External commercial borrowing (India)
An external commercial borrowing (ECB) is an instrument used in India to facilitate the access to foreign money by Indian corporations and PSUs (public sector undertakings). ECBs include commercial bank loans, buyers' credit, suppliers' credit, securitised instruments such as floating rate notes and fixed rate bonds etc., credit from official export credit agencies and commercial borrowings from the private sector window of multilateral financial Institutions such as International Finance Corporation (Washington), ADB, AFIC, CDC, etc. ECBs cannot be used for investment in stock market or speculation in real estate. The DEA (Department of Economic Affairs), Ministry of Finance, Government of India along with Reserve Bank of India, monitors and regulates ECB guidelines and policies.
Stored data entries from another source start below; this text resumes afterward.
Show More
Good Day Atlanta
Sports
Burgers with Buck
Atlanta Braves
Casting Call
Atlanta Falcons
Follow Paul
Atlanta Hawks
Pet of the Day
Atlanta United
For infrastructure and greenfield projects, funding up to 50% (through ECB) is allowed. According to a report in The Hindu in January 2013, the Reserve Bank of India raised the ECB limit "for non-banking finance companies (NBFCs) classified as infrastructure finance companies (IFCs) ... from 50 per cent to 75 per cent of owned funds, including outstanding ECBs". In telecom sector too, up to 50% funding through ECBs is allowed. Recently Government of India allowed borrowings in Chinese currency yuan.Corporate sectors can mobilize USD 750 million via automatic route,whereas service sectors and NGO's for microfinance can mobilize USD 200 million and 10 million respectively.
Borrowers can use 25 per cent of the ECB to repay rupee debt and the remaining 75 per cent should be used for new projects. A borrower can not refinance its entire existing rupee loan through ECB. The money raised through ECB is cheaper given near-zero interest rates in the US and Europe, Indian companies can repay part of their existing expensive loans from that.
- "ECB limit raised for infrastructure NBFCs". The Hindu. January 7, 2013. Archived from the original on 2013-06-12. Retrieved February 12, 2017.